Il hocha la tête en seule réponse. Les deux hommes se fixaient.
- Et toi ?
Son ami hésita avant de hocher la tête à son tour. Que de mensonges dans leurs échanges. Ils le savaient bien tous les deux de toute façon.
- Il me manque, commença Gringe. Ça faisait longtemps qu'on s'était pas vus. Déjà sur les réseaux sociaux il n'était plus actif. J'ai pas réagi. J'aurais dû. J'me sens tellement coupable.
- C'est pas ta faute Gringe... J'me sens pareil et...
Aurélien abandonna sa phrase et rejeta sa tête contre le tronc de l'arbre. Ils restèrent quelques minutes à ne rien faire avant que Gringe ne coupe le silence.
- Orel ?
- Mmh ?
- Je crois que c'est pas trop le moment pour le dire, et en même temps je pense que c'est le bon moment mais c'est compliqué comme on se voit pas beaucoup, trouver un moment où on est tous les deux sans rien à faire...
- Accouche.
- Je pense qu'un cimetière c'est un peu glauque mais... Avant qu'un de nous deux ne crève, je voulais te dire que je t'aime.
Orel se redressa et se retourna vers son ami.
- Tu dis ça parce que Claude est... mort ?
- Euh... Y a de ça mais. Nan en fait. Je t'aime genre vraiment. Genre quand j'te vois j'ai des papillons dans le ventre, tous ces trucs là tu connais... J'aurais préféré te le dire dans d'autres circonstances mais j'me dis qu'on a qu'une vie, qu'elle est trop courte, trop fragile, et qu'il vaut mieux avoir des remords que des regrets non ?

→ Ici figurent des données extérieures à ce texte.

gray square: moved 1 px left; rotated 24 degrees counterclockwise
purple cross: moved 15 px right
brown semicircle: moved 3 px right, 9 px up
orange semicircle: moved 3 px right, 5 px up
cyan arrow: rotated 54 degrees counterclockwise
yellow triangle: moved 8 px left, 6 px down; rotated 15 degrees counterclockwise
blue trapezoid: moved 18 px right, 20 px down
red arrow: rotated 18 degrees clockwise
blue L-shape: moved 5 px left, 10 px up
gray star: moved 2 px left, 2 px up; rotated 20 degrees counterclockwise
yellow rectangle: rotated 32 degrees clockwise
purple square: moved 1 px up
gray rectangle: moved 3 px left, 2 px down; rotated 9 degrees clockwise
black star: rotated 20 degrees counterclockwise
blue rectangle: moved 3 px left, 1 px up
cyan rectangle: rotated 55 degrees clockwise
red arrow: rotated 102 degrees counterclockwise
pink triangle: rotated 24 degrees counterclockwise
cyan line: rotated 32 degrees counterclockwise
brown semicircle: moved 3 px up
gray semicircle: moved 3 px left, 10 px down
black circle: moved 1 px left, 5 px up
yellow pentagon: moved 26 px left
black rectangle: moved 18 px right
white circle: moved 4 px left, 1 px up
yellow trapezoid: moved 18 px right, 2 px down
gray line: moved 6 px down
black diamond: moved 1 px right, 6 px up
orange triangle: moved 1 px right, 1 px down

À ces mots, Aurélien enlaça Gringe et plaqua ses lèvres contre les siennes. C'était un baiser tendre, empli du goût salé des larmes.
Quelques secondes plus tard à peine, un cri de joie qu'ils connaissaient bien les sépara.

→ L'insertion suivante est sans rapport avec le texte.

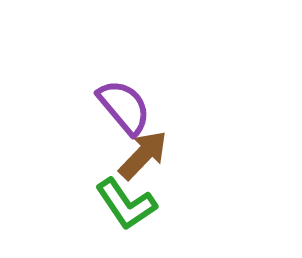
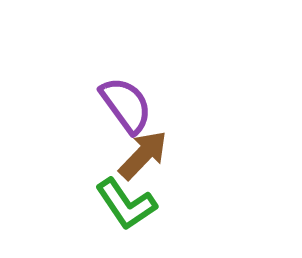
purple semicircle: moved 2 px right, 2 px up; rotated 4 degrees clockwise
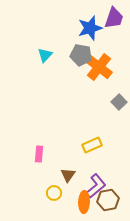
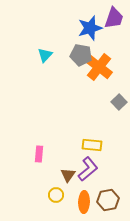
yellow rectangle: rotated 30 degrees clockwise
purple L-shape: moved 8 px left, 17 px up
yellow circle: moved 2 px right, 2 px down
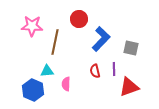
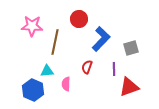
gray square: rotated 28 degrees counterclockwise
red semicircle: moved 8 px left, 4 px up; rotated 32 degrees clockwise
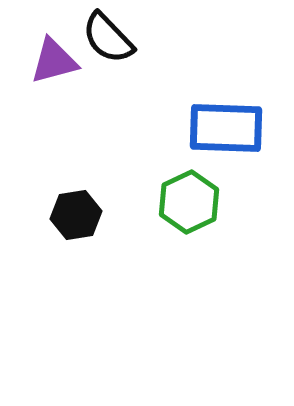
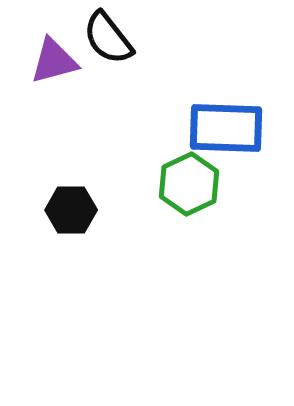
black semicircle: rotated 6 degrees clockwise
green hexagon: moved 18 px up
black hexagon: moved 5 px left, 5 px up; rotated 9 degrees clockwise
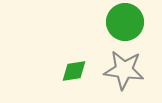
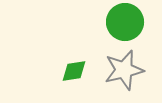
gray star: rotated 21 degrees counterclockwise
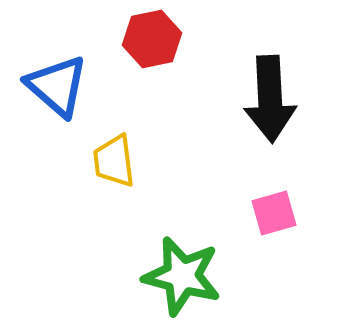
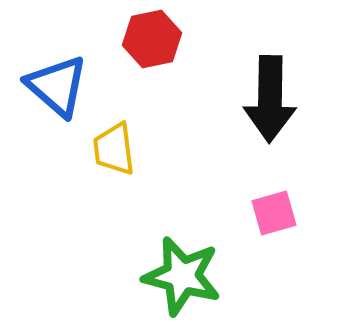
black arrow: rotated 4 degrees clockwise
yellow trapezoid: moved 12 px up
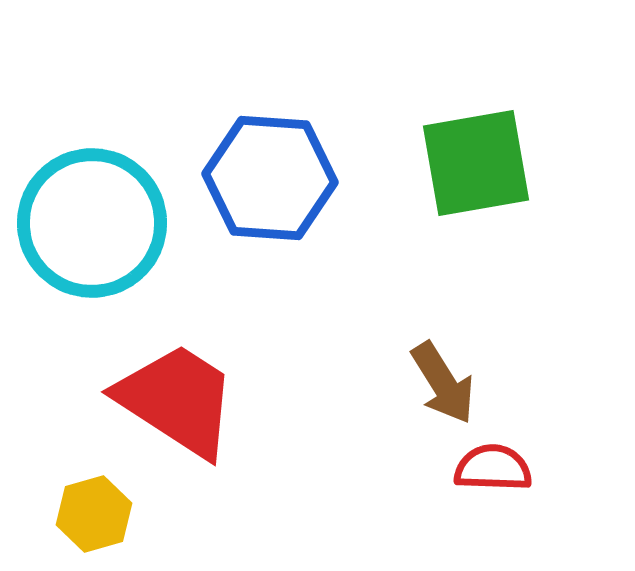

Quand ils se retournèrent vers la source du bruit, ils virent Deuklo, debout, vivant, en chair et en os.
Les deux hommes coururent vers le dernier et Aurélien sauta dans ses bras en pleurant.

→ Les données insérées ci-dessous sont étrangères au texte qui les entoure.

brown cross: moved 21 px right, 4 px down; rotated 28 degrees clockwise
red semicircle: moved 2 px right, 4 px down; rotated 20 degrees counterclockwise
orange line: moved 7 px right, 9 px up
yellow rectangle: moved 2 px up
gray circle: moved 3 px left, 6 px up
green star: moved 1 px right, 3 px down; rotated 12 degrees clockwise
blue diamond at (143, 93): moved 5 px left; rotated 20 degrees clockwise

- C'était une blague qu'on a organisé avec mon pote ha ha ! Vous allez bien ensemble les tourtereaux !
- Putain t'es con Deuklo. Refais plus jamais ça. Fuis, sinon Ablaye il va vraiment te tuer.
Le-dit Deuklo s'en alla pour laisser les deux nouveaux amoureux ensemble.
Fin
*^*^*^*^*^*^*^*^*^*^*^*^*^*^*^*^*^
Bonne nuit ! Et pour les gens qui lisent la journée bonne journée.